The trail does go along the canal that begins at the dam though, and standing on one of the short bridges over it will give you a sense of the speed and strength of the current plowing by just inches under the deck.

Turners Falls was more or less a 'planned' industrial center, ala Holyoke, with the canals designed and built expressly to power as many factories as there was room for.

Many of the factories buildings are still standing along it's edges.

With all the talk about green power, I'm always surprised we don't tap more heavily into the 400 mile long energy machine that is the Connecticut river. Good old fashioned water power.
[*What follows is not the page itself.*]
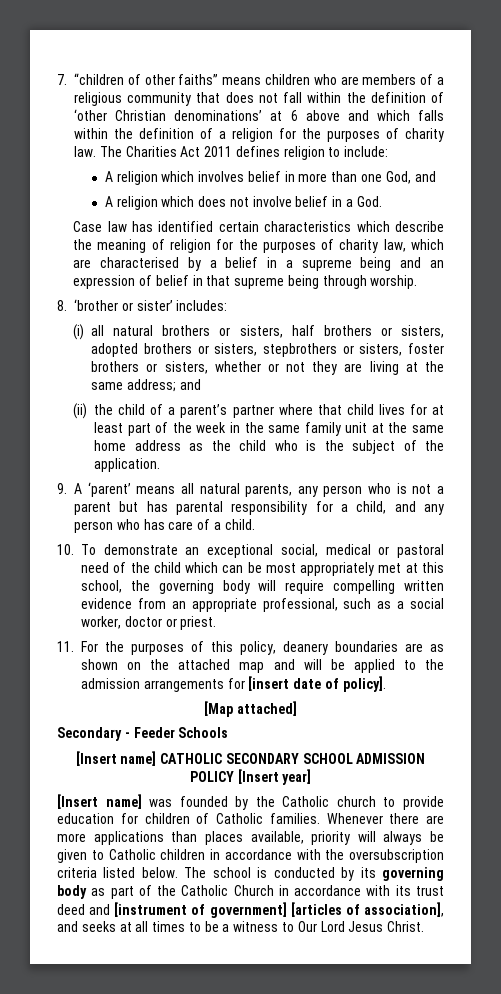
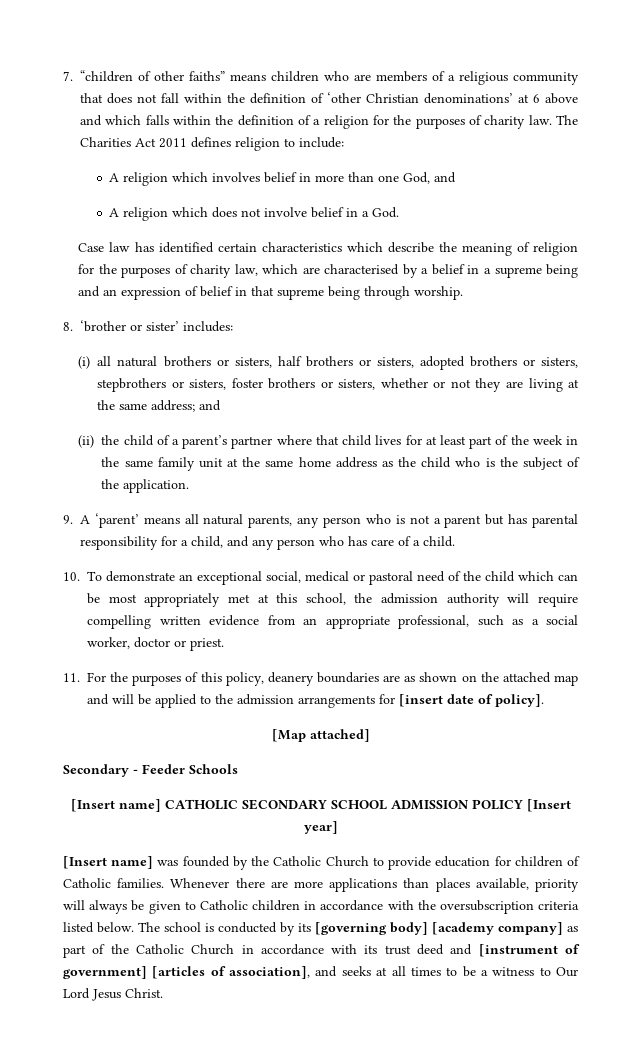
[158,580,250,594] governing body -> [381,593,500,607] admission authority
[336,796,376,807] church -> [325,856,369,867] Church
[382,867,445,881] [57,885,87,899] governing body -> [315,922,563,935] [governing body] [academy company]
There must be a way to build water turbines that are every bit as effective as wind turbines that can be turned by the constant water current.

But I guess until Wall Street finally speculates fuel prices into the double digits, we'll just continue to grit our teeth and fork over the money until the whole kit and kaboodle crumbles...

Or maybe move to this street.

The trail was just as good as we remembered it, though a little on the short side; about four miles end to end. But with the canal at the beginning...

...a long, classic 19th century rail bridge in the middle...

....and an active rail yard at the end,

this short trail provides much to keep a traveller and lolligagger interested.

...and much to keep the occasional trailside critter curious.

The whole thing is a mystery to be travelled through. Best to keep pedalling.